*** Opening DATA EXTRACTS ***

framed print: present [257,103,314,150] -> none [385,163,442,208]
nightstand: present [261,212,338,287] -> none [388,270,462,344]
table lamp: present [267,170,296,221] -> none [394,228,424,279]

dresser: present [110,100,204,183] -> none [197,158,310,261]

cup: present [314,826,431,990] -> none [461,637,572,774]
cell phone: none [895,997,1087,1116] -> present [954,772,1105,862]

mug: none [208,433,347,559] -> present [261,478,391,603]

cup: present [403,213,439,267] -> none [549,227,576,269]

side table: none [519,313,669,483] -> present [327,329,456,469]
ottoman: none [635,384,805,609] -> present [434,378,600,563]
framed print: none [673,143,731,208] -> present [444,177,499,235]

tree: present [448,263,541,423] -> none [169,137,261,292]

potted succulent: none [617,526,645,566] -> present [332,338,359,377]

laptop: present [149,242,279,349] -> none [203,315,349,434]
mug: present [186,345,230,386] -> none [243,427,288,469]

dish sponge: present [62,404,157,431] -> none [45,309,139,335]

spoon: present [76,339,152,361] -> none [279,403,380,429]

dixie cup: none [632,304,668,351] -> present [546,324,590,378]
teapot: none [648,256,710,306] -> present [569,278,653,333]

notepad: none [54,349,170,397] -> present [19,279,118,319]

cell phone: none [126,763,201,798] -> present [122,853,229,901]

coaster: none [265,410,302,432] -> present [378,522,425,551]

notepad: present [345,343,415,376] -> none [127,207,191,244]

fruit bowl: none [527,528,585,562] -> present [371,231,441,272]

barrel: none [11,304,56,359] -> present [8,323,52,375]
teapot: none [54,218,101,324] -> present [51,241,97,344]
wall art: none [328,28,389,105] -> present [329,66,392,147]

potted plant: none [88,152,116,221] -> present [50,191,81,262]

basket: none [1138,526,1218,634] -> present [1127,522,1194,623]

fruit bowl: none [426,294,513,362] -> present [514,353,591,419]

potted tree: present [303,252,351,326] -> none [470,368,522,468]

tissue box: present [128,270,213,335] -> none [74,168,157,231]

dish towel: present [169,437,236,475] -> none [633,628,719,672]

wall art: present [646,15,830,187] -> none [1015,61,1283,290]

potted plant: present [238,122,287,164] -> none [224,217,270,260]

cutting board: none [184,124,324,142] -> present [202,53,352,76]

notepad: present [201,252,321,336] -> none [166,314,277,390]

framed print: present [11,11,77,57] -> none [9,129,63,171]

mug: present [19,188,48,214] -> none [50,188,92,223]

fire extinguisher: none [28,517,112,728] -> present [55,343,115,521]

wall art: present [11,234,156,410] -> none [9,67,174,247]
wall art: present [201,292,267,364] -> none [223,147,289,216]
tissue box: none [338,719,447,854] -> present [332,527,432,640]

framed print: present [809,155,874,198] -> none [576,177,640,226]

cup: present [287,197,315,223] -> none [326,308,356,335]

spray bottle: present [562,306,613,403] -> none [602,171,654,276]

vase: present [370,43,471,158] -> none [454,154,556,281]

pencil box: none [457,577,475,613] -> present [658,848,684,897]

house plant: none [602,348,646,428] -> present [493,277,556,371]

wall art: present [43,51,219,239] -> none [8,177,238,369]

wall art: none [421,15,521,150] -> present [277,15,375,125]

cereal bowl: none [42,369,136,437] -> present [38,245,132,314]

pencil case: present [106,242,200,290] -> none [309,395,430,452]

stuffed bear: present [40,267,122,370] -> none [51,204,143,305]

*** Closing DATA EXTRACTS ***

▶ [EXERCISE OBJECTIVE]:
Using the material above, copy every line in which the string "cell" occurs.

▶ [THE ANSWER]:
cell phone: none [895,997,1087,1116] -> present [954,772,1105,862]
cell phone: none [126,763,201,798] -> present [122,853,229,901]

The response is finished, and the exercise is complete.